Everyone has probably fallen foul of it at some point in their life, but people are now being urged to check their shower temperature isn't too hot before getting in as part of a new awareness campaign.
Hot Water Burns Like Fire is an initiative that has been launched in partnership with the Chartered Institute of Plumbing and Heating Engineering (CIPHE) and the Children's Burns Trust, with the aim of limiting the amount of injuries that consumers experience as a result of scalding.
According to the CIPHE, approximately 40,000 children are admitted to casualty every year as a result of water-related burns, while 11,500 adults are hospitalised. Of these instances, 75 per cent end up being treated in burns and plastic surgery departments.
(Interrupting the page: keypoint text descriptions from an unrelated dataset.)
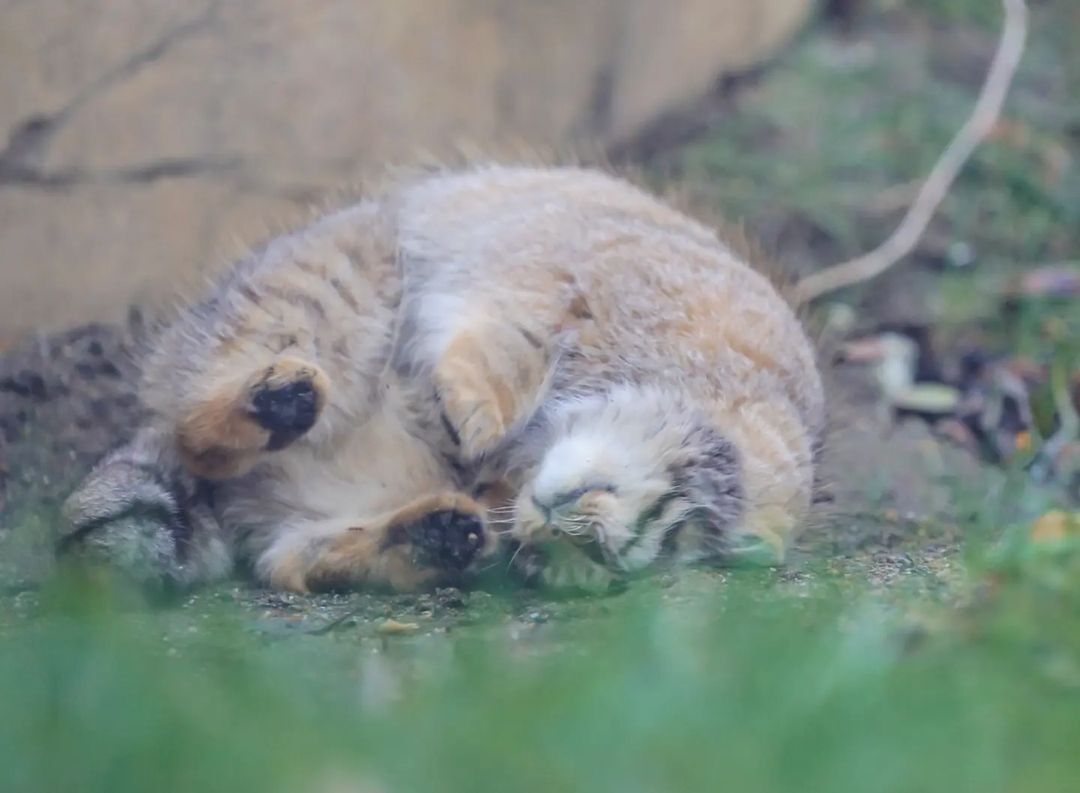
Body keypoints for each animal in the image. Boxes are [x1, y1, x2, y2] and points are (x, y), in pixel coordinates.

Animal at [63, 166, 820, 592]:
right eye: (669, 513)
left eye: (614, 564)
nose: (587, 534)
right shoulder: (561, 284)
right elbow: (506, 345)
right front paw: (472, 411)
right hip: (339, 268)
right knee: (199, 429)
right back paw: (277, 402)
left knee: (291, 563)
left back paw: (430, 537)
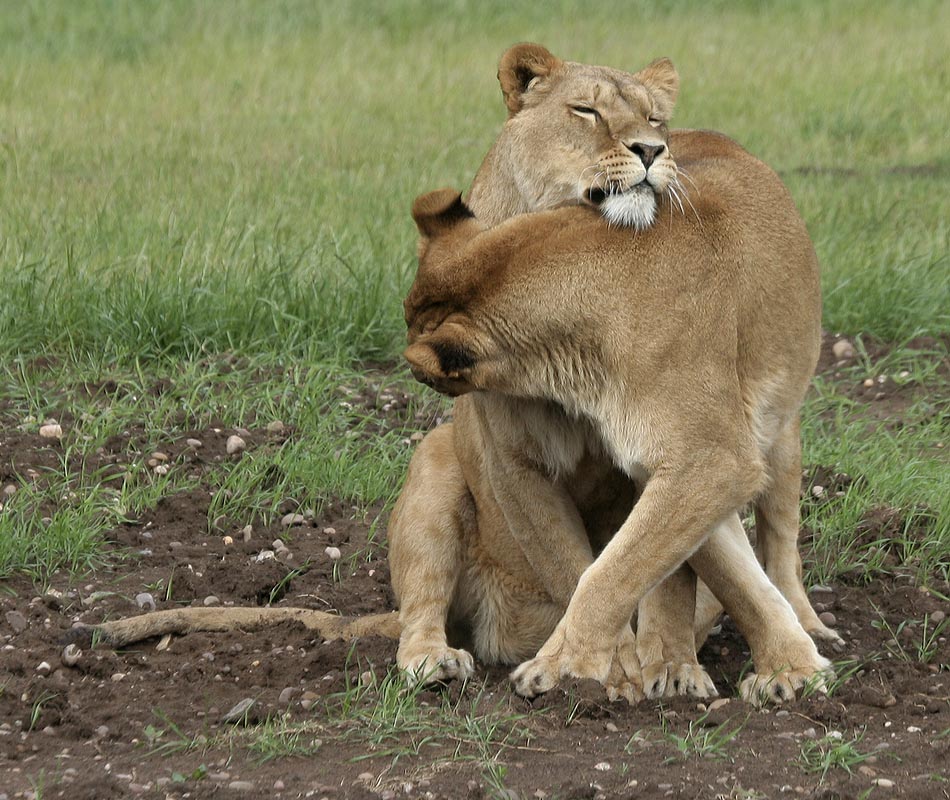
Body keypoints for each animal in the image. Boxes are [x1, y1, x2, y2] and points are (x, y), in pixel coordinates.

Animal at [402, 178, 833, 700]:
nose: (415, 372)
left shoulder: (712, 460)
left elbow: (613, 573)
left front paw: (558, 665)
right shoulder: (675, 466)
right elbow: (726, 576)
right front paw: (790, 669)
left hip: (784, 441)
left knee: (780, 543)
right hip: (436, 467)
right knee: (422, 605)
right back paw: (434, 659)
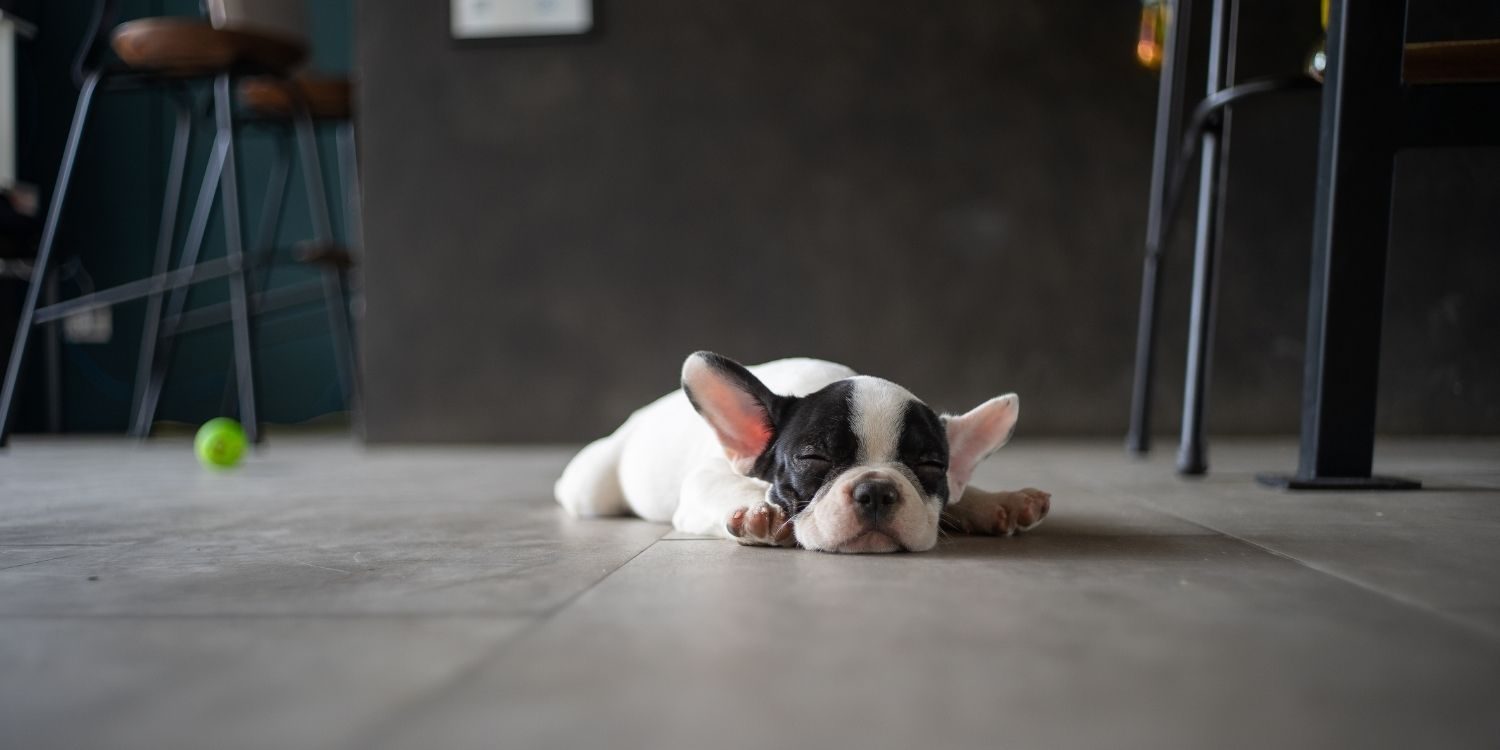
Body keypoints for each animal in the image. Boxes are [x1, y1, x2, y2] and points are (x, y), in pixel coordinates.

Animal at [555, 351, 1056, 552]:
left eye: (931, 465)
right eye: (813, 459)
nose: (876, 491)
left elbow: (958, 495)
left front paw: (998, 502)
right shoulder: (705, 478)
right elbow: (723, 487)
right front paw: (754, 512)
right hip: (593, 487)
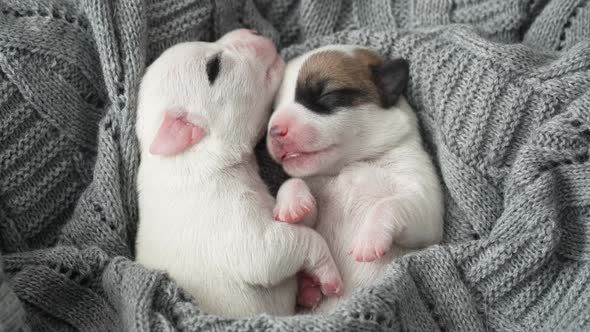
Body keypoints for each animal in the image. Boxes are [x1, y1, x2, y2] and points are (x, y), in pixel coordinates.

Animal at [135, 29, 344, 318]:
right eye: (213, 66)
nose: (254, 30)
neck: (195, 158)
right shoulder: (239, 236)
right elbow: (294, 243)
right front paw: (328, 274)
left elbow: (297, 212)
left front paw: (294, 205)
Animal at [268, 45, 444, 312]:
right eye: (273, 108)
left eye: (326, 94)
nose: (273, 131)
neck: (352, 163)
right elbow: (295, 186)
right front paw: (292, 205)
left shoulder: (426, 210)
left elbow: (388, 204)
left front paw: (369, 240)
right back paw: (308, 287)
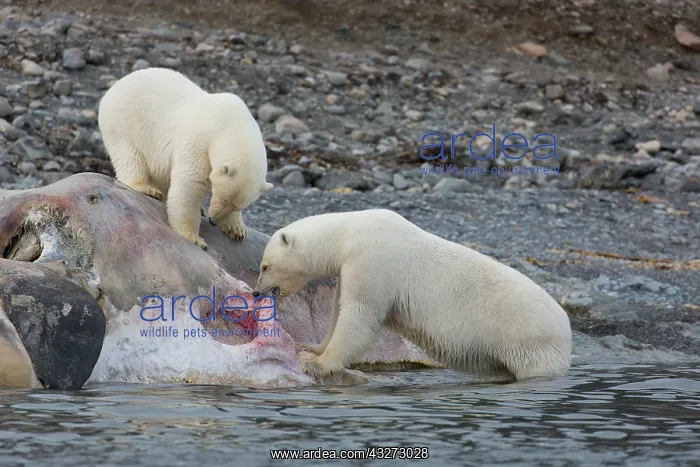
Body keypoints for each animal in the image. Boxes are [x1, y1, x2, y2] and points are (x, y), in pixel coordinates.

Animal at [97, 67, 273, 250]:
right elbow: (190, 183)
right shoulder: (199, 140)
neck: (231, 124)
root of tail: (113, 88)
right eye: (223, 198)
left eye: (236, 205)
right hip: (123, 123)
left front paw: (237, 229)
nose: (213, 220)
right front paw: (194, 238)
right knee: (129, 156)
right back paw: (147, 189)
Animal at [251, 209, 573, 382]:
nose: (256, 291)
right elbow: (338, 311)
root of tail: (566, 326)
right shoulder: (349, 268)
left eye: (264, 266)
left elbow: (359, 316)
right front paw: (313, 347)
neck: (349, 233)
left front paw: (315, 363)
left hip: (530, 343)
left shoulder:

Despite the fact that 90 per cent of these injuries are classed as being avoidable, the organisation says little is being done to address the problem, with the statistics failing to significantly improve over the last 20 years.
CIPHE operations manager Danny Davis said young children and the elderly were the most at-risk demographics, with youngsters in particular needing far less time being exposed to hot water for them to experience serious injury.
It can take just one second for children who come into contact with water above the temperature of 60 degrees celsius to suffer third degree burns.
"Many scalding injuries could be avoided by the use of thermostatic mixing valves. When you think of the trauma caused by scalding in the home, it makes sense to do everything you can to prevent it happening," Mr Davis added.
Much of the focus of the campaign will take place on October 22nd - National Burn Awareness Day - which is hoping to educate the public on the best way to treat such injuries and how to limit such situations occurring.